Al inicio de esta semana los líderes del PAN y PRD anunciaron que se retirarían de la mesa de negociaciones del Pacto por México. El martes 23 de abril, el Presidente suspendió temporalmente las actividades del Pacto y canceló la presentación de la iniciativa para la reforma financiera. Al día siguiente, tras una reunión de los líderes partidistas con el secretario de Gobernación, el Pacto fue relanzado. En menos de 72 horas el Pacto pareció entrar en crisis y resucitar. Entretanto, el proceso legislativo no se descarriló: la minuta revisada de la reforma de telecomunicaciones fue aprobada en San Lázaro este jueves. Las reacciones no se hicieron esperar. Algunos celebraron que el diálogo oportuno permitiera la supervivencia del Pacto. Para otros, este episodio quizás indica el comienzo del fin para el Pacto.

¿Cómo podemos interpretar esta secuencia de eventos? ¿En verdad es tan importante el Pacto? Desde 1997 se ha dicho que el gobierno dividido era la causa principal de la parálisis legislativa y el freno de muchas reformas estructurales. En lo que va de este nuevo sexenio, la parálisis parece haber desaparecido. Pero si habiendo gobierno dividido ya no hay parálisis, entonces tal conformación de gobierno no era su causa.

¿Qué ocurrió, entonces? Hay quien sugiere que la diferencia es la capacidad de negociación del nuevo gobierno, enmarcada en el Pacto por México. Esta interpretación tiene varios problemas. Para empezar: ¿hubo parálisis? En términos cuantitativos, no: entre 1997 y 2012 hubo más decretos de reforma constitucional que entre 1982 y 1997. En términos cualitativos, quizá sí: Zedillo no pudo impulsar una reforma energética (ante el bloqueo del PAN y PRD), Fox no pudo con la fiscal en 2003, y Calderón no pudo llevar a buen puerto su decálogo de reformas en 2009, por citar algunos ejemplos.

Otro problema es que esta parálisis puede atribuirse al gobierno dividido, a la capacidad de negociación de los presidentes en turno, pero también al bloqueo por parte del PRI, único partido que ha mantenido más de un tercio de escaños en el Congreso (salvo entre 2006-09), suficientes para bloquear reformas constitucionales.

El gobierno dividido que enfrenta Peña Nieto es distinto a los de Fox y Calderón: hoy el Presidente cuenta con el apoyo de lo que se conoce como una bancada mediana: un grupo legislativo ubicado en el centro del espectro izquierda-derecha del Congreso. Por lo general será más fácil para el PRI lograr una coalición, o bien con el PAN, o bien con el PRD, que para éstos crear una coalición opositora.
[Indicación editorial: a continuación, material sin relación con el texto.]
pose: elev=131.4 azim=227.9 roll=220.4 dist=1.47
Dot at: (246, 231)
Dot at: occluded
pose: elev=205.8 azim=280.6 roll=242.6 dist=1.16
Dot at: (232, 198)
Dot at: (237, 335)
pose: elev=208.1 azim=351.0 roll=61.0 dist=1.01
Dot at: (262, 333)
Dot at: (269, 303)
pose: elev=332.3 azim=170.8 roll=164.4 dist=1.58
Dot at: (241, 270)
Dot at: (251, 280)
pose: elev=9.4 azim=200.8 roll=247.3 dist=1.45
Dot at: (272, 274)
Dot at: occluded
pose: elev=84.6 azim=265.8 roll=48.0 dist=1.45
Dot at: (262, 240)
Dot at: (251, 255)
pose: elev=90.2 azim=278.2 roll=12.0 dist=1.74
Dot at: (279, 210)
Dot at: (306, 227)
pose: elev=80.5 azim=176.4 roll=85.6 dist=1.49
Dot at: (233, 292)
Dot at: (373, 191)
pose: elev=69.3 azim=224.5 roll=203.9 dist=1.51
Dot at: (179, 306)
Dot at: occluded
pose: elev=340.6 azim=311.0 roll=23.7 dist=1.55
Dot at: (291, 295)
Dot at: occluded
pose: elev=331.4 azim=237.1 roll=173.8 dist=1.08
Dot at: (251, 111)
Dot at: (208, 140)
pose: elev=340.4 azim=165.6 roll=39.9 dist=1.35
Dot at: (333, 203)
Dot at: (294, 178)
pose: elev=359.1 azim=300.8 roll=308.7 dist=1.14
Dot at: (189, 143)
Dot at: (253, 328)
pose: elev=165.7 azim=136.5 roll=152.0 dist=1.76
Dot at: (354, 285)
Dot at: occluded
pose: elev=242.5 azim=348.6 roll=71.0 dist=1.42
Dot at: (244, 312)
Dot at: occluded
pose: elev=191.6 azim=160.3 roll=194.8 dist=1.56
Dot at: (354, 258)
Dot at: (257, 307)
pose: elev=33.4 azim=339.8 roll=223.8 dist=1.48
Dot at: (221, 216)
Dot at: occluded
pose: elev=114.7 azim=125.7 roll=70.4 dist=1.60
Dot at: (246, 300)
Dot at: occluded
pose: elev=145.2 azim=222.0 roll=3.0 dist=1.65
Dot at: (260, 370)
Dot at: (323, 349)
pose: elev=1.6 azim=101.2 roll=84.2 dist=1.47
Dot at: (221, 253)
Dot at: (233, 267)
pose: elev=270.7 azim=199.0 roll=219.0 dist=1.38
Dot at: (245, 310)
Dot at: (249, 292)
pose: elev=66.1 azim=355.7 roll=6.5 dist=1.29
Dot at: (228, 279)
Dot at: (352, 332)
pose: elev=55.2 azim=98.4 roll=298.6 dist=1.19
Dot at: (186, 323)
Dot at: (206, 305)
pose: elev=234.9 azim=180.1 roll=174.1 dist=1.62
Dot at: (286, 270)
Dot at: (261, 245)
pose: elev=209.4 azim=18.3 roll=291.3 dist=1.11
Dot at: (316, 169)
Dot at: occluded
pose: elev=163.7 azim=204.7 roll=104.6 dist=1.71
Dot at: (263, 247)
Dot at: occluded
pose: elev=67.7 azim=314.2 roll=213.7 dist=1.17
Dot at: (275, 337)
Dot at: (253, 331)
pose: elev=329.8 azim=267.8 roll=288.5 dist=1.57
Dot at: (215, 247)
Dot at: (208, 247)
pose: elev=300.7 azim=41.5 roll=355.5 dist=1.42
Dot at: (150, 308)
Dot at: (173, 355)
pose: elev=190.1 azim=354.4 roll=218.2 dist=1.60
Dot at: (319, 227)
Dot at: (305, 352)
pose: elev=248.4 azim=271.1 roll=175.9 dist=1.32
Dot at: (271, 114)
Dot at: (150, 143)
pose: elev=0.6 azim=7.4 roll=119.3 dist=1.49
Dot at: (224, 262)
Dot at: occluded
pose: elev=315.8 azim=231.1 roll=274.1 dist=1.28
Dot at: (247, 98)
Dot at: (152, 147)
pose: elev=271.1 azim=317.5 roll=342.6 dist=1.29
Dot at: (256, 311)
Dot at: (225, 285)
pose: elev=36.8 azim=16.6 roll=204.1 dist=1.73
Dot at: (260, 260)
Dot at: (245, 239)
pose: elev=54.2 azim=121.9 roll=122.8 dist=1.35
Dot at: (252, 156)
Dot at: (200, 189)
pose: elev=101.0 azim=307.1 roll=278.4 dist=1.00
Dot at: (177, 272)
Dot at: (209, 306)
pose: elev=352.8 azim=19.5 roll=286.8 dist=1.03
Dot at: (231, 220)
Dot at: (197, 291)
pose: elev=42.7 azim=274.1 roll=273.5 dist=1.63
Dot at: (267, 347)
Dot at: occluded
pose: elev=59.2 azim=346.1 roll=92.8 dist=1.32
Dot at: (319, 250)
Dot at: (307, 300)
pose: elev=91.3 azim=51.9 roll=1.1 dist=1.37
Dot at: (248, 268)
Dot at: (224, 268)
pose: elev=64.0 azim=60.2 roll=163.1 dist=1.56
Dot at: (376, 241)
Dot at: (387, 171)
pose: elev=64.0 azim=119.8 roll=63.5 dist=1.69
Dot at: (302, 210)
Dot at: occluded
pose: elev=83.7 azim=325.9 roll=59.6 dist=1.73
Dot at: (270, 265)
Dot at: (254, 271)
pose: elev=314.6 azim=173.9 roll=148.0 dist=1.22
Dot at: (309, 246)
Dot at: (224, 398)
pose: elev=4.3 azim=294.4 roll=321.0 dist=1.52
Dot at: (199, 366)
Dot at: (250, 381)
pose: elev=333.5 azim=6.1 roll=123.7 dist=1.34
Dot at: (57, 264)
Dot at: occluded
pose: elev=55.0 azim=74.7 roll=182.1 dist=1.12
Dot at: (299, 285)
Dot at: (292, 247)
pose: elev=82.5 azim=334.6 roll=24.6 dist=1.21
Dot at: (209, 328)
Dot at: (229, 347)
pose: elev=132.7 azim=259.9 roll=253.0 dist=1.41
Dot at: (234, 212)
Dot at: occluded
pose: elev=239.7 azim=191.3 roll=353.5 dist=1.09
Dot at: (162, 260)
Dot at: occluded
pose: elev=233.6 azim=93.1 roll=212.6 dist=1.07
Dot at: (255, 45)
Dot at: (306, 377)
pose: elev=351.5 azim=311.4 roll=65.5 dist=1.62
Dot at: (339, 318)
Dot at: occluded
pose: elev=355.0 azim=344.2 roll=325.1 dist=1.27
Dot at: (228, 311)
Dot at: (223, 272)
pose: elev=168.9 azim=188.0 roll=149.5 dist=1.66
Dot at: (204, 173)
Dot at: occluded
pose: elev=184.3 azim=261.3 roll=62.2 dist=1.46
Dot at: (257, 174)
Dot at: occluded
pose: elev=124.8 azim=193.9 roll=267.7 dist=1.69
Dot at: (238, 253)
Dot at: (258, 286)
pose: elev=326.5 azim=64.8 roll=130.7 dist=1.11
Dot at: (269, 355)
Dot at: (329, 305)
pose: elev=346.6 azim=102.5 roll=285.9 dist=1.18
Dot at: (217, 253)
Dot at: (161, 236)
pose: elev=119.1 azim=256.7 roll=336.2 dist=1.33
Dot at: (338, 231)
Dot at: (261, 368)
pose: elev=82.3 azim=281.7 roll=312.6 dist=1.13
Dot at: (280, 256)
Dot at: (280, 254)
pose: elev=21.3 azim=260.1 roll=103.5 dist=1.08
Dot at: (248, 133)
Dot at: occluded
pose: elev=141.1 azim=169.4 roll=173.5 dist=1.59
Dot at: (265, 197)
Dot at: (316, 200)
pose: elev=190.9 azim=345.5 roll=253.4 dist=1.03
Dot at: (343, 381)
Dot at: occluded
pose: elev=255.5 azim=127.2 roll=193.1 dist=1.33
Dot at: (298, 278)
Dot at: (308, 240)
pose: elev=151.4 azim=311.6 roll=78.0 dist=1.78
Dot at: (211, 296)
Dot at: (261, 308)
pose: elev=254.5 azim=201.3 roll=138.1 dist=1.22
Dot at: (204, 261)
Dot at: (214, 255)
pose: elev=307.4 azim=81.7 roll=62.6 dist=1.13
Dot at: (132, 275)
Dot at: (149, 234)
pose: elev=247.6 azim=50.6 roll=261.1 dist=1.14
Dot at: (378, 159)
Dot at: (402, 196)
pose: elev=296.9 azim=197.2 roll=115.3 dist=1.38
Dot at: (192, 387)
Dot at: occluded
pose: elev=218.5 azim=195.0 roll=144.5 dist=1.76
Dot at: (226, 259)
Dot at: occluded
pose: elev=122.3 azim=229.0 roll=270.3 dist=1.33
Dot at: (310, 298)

Por ello no debe sorprendernos que el Presidente pueda impulsar su agenda legislativa con mayor éxito que sus antecesores.

El Pacto por México es una respuesta original y ambiciosa ante el reto que implica la construcción de acuerdos legislativos bajo un gobierno de minoría. Es original porque incluye a las tres principales fuerzas políticas cuando sólo harían falta dos. Y es ambiciosa por el amplio espectro de sus objetivos tanto económicos como políticos.

Pero no se debe olvidar que, en perspectiva comparada, los gobiernos divididos no están condenados a la parálisis ni requieren de un pacto para sobrevivir: la reforma laboral se aprobó antes de la firma del Pacto, por ejemplo. Si el Pacto por México se deshiciera mañana, el Presidente aún podría enviar sus iniciativas al Congreso y negociarlas caso por caso. Cuenta, además, con facultades para presentar iniciativas preferentes (mismas que no ha usado hasta ahora). Así, la agenda legislativa del nuevo gobierno puede fluir con una mesa para tres y la foto, o sin ella.

Es cierto, urgen muchas reformas, pero no cualquier reforma ni a cualquier costo. Para que haya mejores reformas se requieren mecanismos que permitan crear acuerdos políticos creíbles y duraderos: el Pacto es sólo uno de ellos y ojalá logre sus objetivos. Por otro lado, para que haya un mejor gobierno, urge que exista una oposición vigorosa vigilando su desempeño: ¿si todo mundo está en el Pacto, quién lo hará?